Global oil prices have fallen sharply over the past seven months, leading to significant revenue shortfalls in many energy exporting nations, while consumers in many importing countries are likely to have to pay less to heat their homes or drive their cars, the BBC said.

From 2010 until mid-2014, world oil prices had been fairly stable, at around $110 a barrel. But since June, prices have more than halved. Brent crude oil has now dipped below $50 a barrel for the first time since May 2009 and US crude is down to below $48 a barrel.

As Brent crude oil prices fell below $50 a barrel at one stage, for the first time since May 2009, global business growth slowed to its weakest in a year, and analysts forecast price volatility including price war between oil producers.

The rates of expansion slowed in both the manufacturing and service industries, according to JPMorgan’s Global All-Industry Output Index, produced with Markit.

The United States increased domestic oil production by around 48% between 2008-13. As the supply has peaked, the demand for oil has slowed down. Declining consumption of oil in Eurozone and Japan in recent times also complicated the situation. Demand even in the US fell. It is China which played a major role in the oil price fall, thanks to a slowdown in the Chinese economy. And the Opec’s announcement in November that it would not cut production in response to falling prices caused a further drop in oil price.

Although the US government earlier expected that Brent crude would average $68 a barrel in 2015, some traders forecast the price to be falling to $40 or even $30.

However, falling oil prices could be ‘a shot in the arm’ for the global economy, according to the International Monetary Fund. The fund estimates the recent drop in oil prices could add up to 0.7% to global economic output in 2015.

This falling price has also coincided with rising dollar prices that may affect many economies like China and Brazil. Russia has been at the receiving end of the fall of its currency against dollars and impacts of the price fall of oil, which is the main source of revenue.

Saudi Arabia and the Untied Arab Emirates are also losers in the price fall.

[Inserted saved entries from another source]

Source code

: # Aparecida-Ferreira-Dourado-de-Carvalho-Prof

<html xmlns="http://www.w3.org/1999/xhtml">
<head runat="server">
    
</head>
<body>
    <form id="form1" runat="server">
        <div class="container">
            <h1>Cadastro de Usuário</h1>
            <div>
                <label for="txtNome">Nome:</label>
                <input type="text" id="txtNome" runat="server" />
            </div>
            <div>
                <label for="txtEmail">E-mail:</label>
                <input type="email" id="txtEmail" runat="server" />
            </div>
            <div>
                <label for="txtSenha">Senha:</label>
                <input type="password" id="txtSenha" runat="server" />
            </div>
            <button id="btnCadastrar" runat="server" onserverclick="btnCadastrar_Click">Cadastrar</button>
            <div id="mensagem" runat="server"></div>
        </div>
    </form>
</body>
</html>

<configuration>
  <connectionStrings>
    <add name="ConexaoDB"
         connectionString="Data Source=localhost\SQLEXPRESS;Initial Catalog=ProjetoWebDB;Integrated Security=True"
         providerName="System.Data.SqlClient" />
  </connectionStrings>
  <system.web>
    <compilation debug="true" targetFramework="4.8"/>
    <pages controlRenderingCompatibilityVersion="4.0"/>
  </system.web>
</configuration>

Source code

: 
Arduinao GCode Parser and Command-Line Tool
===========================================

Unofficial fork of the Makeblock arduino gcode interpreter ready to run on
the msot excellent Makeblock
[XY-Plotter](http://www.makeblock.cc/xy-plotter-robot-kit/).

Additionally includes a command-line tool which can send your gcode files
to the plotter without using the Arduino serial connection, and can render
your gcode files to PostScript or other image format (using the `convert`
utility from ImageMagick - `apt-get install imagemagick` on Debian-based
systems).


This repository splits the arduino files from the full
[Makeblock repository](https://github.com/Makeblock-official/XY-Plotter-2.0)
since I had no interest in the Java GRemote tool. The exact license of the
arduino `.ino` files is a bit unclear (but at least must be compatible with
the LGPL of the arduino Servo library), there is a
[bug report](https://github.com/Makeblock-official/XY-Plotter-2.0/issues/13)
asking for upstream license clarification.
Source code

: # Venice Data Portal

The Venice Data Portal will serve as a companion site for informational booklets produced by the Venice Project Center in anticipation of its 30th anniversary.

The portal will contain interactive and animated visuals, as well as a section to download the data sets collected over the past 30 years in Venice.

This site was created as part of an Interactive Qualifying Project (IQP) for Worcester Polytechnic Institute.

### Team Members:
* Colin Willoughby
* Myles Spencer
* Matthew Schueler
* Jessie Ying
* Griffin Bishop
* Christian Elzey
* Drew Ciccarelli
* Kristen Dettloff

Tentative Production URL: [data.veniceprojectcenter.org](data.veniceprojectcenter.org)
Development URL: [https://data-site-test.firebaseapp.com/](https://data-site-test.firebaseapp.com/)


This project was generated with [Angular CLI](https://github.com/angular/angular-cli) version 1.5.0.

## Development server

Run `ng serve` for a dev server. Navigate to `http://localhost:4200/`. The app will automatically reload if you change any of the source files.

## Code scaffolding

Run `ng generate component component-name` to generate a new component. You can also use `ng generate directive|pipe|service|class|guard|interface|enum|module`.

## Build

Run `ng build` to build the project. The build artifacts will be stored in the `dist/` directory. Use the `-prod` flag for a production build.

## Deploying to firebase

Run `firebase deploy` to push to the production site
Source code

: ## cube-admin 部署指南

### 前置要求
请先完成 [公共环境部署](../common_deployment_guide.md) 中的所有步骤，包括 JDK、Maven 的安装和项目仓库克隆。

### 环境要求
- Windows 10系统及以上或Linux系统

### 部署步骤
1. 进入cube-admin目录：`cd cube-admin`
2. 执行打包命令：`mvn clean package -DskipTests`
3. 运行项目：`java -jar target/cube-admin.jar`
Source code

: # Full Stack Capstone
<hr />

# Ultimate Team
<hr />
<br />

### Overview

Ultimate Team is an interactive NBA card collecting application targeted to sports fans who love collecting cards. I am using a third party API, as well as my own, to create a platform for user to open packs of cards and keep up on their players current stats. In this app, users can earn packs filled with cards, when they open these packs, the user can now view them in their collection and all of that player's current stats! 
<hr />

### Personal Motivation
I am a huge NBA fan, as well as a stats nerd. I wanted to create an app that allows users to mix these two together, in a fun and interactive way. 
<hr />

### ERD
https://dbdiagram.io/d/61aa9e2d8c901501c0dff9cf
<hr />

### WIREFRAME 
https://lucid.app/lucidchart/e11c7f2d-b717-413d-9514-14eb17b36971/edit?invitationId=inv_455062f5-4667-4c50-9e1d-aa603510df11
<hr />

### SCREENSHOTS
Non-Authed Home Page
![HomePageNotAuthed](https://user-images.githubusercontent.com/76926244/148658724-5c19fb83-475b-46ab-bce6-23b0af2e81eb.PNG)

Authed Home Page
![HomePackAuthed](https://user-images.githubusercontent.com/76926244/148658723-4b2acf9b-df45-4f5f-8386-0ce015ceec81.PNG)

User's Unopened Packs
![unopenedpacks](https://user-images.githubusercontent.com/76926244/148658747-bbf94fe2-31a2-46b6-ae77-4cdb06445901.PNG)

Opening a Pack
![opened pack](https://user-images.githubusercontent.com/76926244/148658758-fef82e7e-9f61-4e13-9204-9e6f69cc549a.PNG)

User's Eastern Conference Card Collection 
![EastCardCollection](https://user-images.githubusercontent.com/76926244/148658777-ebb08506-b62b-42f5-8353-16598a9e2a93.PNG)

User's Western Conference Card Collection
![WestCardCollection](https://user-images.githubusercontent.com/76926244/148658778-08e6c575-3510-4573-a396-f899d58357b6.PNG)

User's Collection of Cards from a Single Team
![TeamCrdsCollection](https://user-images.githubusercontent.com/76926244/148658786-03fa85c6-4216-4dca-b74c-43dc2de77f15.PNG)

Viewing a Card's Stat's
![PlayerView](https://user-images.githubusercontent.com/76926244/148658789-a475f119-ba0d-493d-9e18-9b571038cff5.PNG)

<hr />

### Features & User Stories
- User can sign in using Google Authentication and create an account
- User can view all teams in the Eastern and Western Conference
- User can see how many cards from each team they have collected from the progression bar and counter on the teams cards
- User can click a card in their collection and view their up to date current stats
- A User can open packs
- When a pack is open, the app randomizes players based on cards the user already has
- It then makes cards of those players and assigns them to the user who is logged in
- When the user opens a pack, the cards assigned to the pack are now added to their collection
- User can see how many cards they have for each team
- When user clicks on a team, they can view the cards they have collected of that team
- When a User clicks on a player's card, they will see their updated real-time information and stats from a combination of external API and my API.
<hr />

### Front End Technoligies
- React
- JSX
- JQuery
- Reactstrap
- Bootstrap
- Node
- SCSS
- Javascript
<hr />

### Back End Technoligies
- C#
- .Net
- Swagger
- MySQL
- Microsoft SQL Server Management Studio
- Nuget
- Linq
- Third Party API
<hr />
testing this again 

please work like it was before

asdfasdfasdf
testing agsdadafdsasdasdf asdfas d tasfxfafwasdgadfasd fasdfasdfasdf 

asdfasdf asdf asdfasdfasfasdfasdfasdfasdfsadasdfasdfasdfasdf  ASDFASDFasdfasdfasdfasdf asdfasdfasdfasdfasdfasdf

According to the Oxford Economics study, the US, a net oil importer, would accelerate economic growth to 3.8 percent in the next two years with oil at $40 a barrel, compared with 3 percent at $84.

 

Saudi Arabia, the world’s largest oil exporter and Opec’s most influential member, could support global oil prices by cutting back its own production, but there is little sign it wants to do this. Although Saudi Arabia needs oil prices to be around $85 in the longer term, it has deep pockets with a reserve fund of some $700bn – so can withstand lower prices for some time.

The biggest winner would be the Philippines, whose economic growth would accelerate to 7.6 percent on average over the next two years if oil fell to $40,

While cheaper oil helps consumers, business spending is said to have a bigger effect on equities, and oil companies are set to cut investments. Oil at $50 a barrel could trim $6 a share off earnings in the S&P 500 Index this year, according to Savita Subramanian and Dan Suzuki, New York-based strategists at Bank of America Corp.

One concern of central bankers is the effect of falling oil prices on inflation. If crude remains below $60 per barrel this quarter, global inflation will reach levels not seen since the worldwide recession ended in 2009, according to JP Morgan Securities LLC economists led by Bruce Kasman in New York.